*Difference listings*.
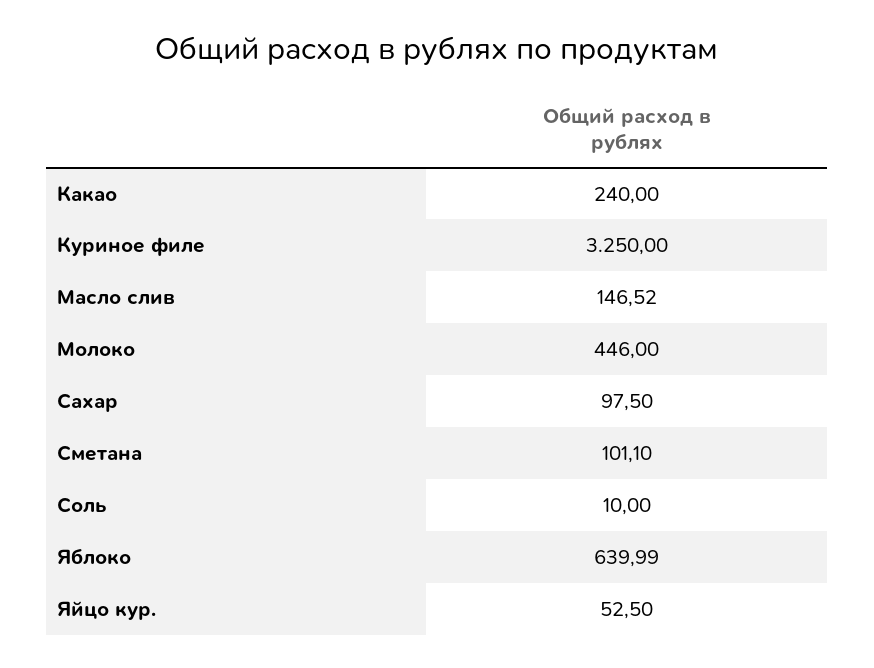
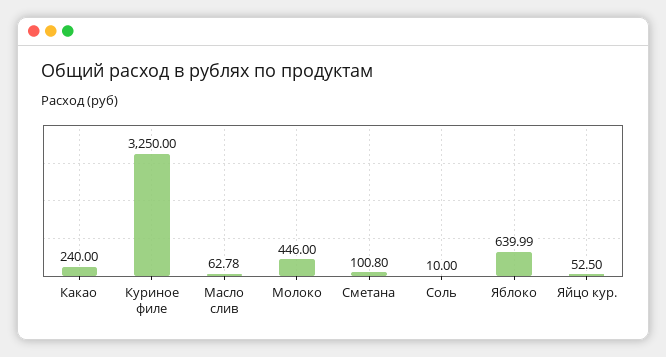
Масло слив: 146.52 -> 62.78
Сахар: 97.5 -> none
Сметана: 101.1 -> 100.8

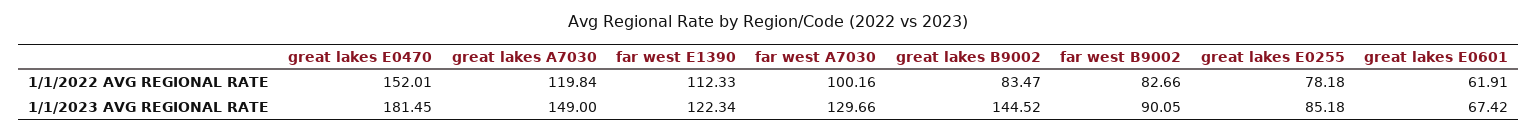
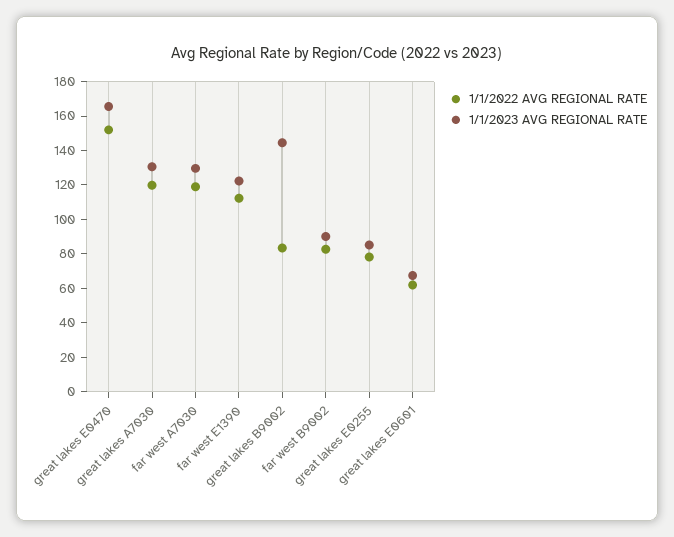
1/1/2022 AVG REGIONAL RATE, far west A7030: 100.16 -> 120
1/1/2023 AVG REGIONAL RATE, great lakes E0470: 181.45 -> 165
1/1/2023 AVG REGIONAL RATE, great lakes A7030: 149 -> 130

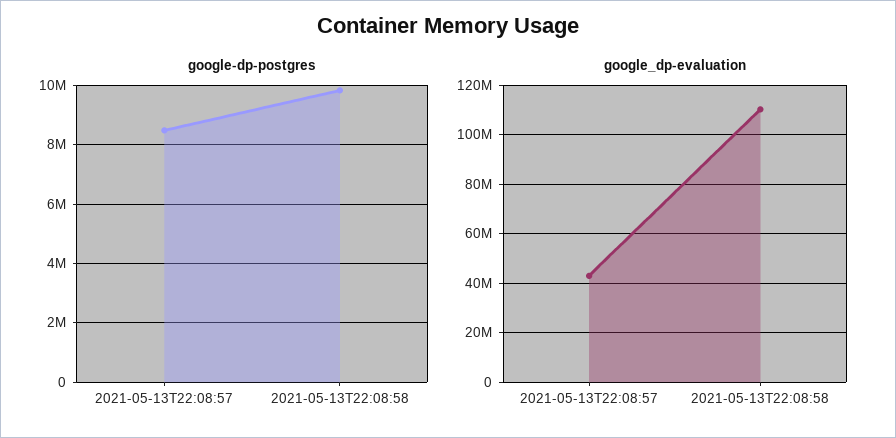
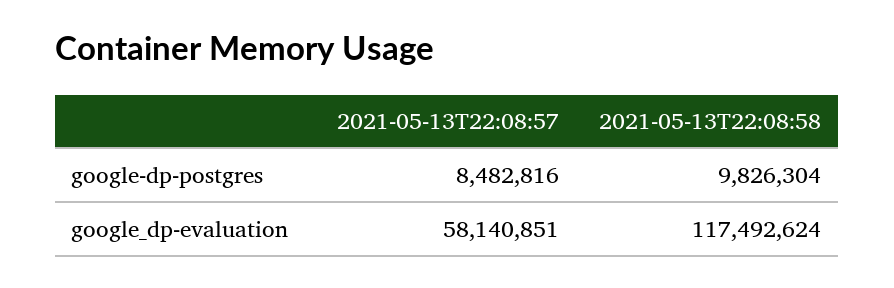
google_dp-evaluation, 2021-05-13T22:08:57: 42500000 -> 58140851
google_dp-evaluation, 2021-05-13T22:08:58: 110000000 -> 117492624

*INSTRUCTIONS FOR THE TASK*. Repeat the records above exactly, omitting every picture.

*YOUR SOLUTION*.
Масло слив: 146.52 -> 62.78
Сахар: 97.5 -> none
Сметана: 101.1 -> 100.8

1/1/2022 AVG REGIONAL RATE, far west A7030: 100.16 -> 120
1/1/2023 AVG REGIONAL RATE, great lakes E0470: 181.45 -> 165
1/1/2023 AVG REGIONAL RATE, great lakes A7030: 149 -> 130

google_dp-evaluation, 2021-05-13T22:08:57: 42500000 -> 58140851
google_dp-evaluation, 2021-05-13T22:08:58: 110000000 -> 117492624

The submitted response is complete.